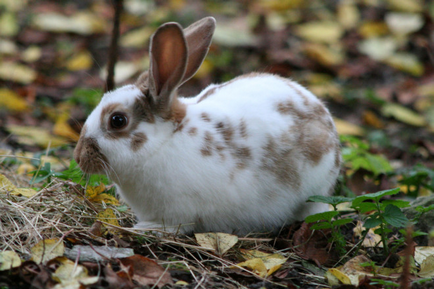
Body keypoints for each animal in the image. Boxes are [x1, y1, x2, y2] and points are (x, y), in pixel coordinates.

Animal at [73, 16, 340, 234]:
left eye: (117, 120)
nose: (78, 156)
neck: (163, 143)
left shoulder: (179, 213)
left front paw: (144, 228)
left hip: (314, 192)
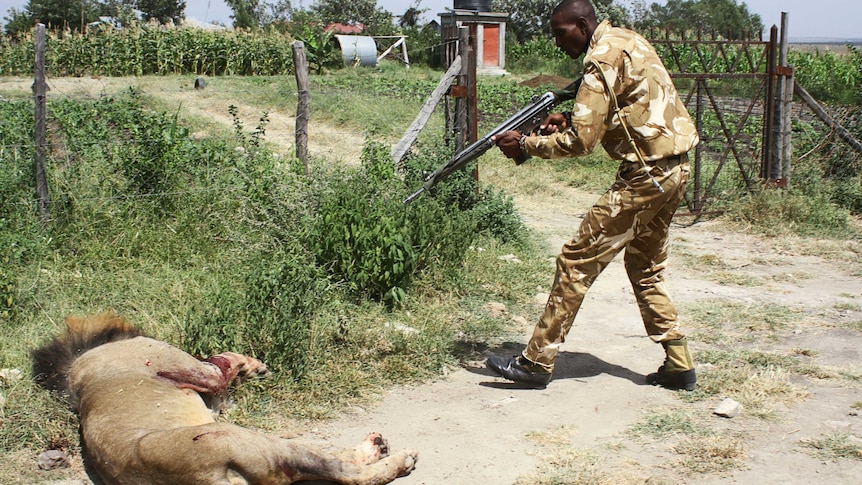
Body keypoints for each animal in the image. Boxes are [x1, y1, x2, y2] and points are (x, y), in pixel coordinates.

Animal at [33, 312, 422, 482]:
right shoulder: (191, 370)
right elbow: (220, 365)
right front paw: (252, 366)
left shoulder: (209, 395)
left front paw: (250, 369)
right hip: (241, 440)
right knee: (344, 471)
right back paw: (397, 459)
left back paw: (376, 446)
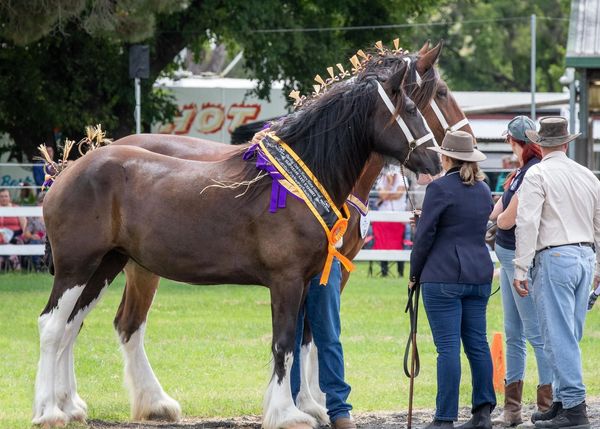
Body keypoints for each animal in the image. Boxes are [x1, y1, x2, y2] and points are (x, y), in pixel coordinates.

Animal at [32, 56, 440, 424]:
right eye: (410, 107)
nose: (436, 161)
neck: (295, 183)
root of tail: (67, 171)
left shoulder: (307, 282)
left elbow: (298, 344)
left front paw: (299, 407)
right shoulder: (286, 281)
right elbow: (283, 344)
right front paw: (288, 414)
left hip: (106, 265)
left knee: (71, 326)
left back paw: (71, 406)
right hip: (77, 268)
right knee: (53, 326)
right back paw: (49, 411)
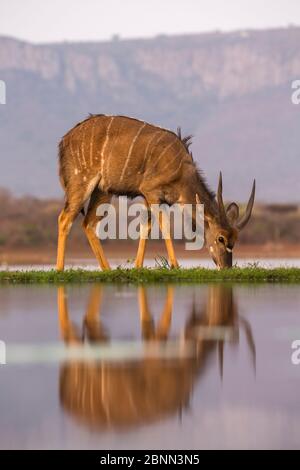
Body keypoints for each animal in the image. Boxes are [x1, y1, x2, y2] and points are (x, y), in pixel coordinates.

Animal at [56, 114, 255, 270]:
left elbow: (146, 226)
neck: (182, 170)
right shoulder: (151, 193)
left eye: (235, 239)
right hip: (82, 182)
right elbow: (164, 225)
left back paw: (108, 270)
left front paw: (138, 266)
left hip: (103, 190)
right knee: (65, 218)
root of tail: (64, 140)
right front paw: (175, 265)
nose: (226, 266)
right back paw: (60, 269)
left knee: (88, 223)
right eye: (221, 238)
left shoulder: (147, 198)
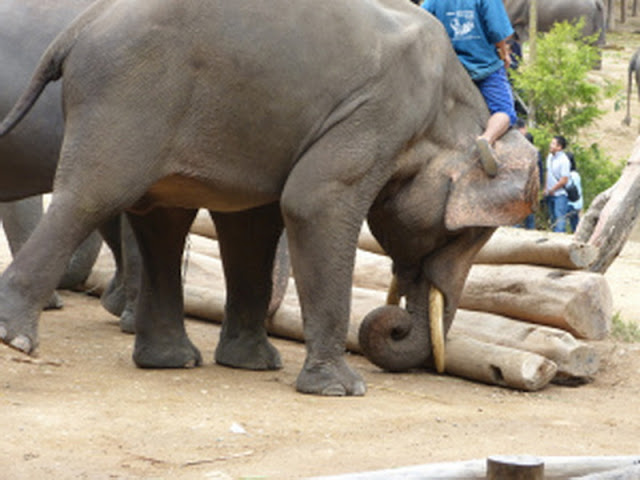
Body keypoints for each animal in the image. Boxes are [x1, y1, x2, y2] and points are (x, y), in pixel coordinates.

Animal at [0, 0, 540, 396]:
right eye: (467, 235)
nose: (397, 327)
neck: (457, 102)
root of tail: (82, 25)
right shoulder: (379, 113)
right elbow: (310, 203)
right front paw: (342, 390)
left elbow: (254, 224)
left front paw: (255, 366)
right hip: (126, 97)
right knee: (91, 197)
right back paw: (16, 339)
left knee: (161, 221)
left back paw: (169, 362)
-- -- --
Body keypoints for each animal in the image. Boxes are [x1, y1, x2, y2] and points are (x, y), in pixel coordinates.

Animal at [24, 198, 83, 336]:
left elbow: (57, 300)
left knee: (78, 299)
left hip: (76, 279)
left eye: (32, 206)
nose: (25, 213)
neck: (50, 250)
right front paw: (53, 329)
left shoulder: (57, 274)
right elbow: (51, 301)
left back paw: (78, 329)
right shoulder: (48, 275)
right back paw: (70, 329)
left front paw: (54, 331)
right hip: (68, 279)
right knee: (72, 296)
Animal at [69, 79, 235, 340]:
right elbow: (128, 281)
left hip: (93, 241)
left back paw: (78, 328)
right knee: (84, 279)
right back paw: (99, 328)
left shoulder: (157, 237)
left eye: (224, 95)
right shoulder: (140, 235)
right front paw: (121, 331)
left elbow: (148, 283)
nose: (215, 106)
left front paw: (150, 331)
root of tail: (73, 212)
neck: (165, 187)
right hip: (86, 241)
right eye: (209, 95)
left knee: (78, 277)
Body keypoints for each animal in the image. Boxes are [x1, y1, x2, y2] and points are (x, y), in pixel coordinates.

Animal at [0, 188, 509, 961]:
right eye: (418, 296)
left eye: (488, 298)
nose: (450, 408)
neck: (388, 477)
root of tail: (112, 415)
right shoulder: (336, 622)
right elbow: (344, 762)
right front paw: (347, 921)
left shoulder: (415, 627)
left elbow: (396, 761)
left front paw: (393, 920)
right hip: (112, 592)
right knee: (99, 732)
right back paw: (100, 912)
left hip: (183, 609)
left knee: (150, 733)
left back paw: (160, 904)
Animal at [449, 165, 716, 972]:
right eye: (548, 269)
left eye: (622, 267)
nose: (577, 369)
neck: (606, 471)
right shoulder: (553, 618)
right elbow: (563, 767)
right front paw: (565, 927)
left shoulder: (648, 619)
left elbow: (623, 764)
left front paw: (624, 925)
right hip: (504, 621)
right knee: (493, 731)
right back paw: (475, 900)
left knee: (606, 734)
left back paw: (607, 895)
-- -- --
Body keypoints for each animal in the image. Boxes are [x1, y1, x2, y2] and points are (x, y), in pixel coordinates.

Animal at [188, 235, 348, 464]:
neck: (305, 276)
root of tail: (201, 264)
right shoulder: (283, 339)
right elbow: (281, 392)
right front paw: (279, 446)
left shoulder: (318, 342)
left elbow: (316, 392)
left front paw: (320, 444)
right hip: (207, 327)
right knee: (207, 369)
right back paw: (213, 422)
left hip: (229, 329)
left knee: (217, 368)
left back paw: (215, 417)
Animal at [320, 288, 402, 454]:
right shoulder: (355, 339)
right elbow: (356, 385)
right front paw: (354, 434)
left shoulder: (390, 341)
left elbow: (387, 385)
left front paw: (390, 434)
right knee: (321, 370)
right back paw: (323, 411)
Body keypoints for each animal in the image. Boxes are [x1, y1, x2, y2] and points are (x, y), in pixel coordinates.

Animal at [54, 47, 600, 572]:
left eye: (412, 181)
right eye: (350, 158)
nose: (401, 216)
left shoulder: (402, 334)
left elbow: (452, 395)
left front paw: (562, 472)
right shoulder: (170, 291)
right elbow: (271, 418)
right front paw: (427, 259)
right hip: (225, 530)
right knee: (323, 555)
-- -- --
→ **PROBLEM DETAILS**
The reply should consist solely of the lines above from the one that has "left back paw: (215, 417)" through the one that has "left front paw: (562, 472)", reproduced exactly.

→ **SOLUTION TO THIS TASK**
left back paw: (215, 417)
Animal at [320, 288, 402, 454]:
right shoulder: (355, 339)
right elbow: (356, 385)
right front paw: (354, 434)
left shoulder: (390, 341)
left elbow: (387, 385)
left front paw: (390, 434)
right knee: (321, 370)
right back paw: (323, 411)
Body keypoints for each animal in the image. Boxes are [x1, y1, x2, y2] and points are (x, y), in pixel coordinates.

Animal at [54, 47, 600, 572]:
left eye: (412, 181)
right eye: (350, 158)
nose: (401, 216)
left shoulder: (402, 334)
left elbow: (452, 395)
left front paw: (562, 472)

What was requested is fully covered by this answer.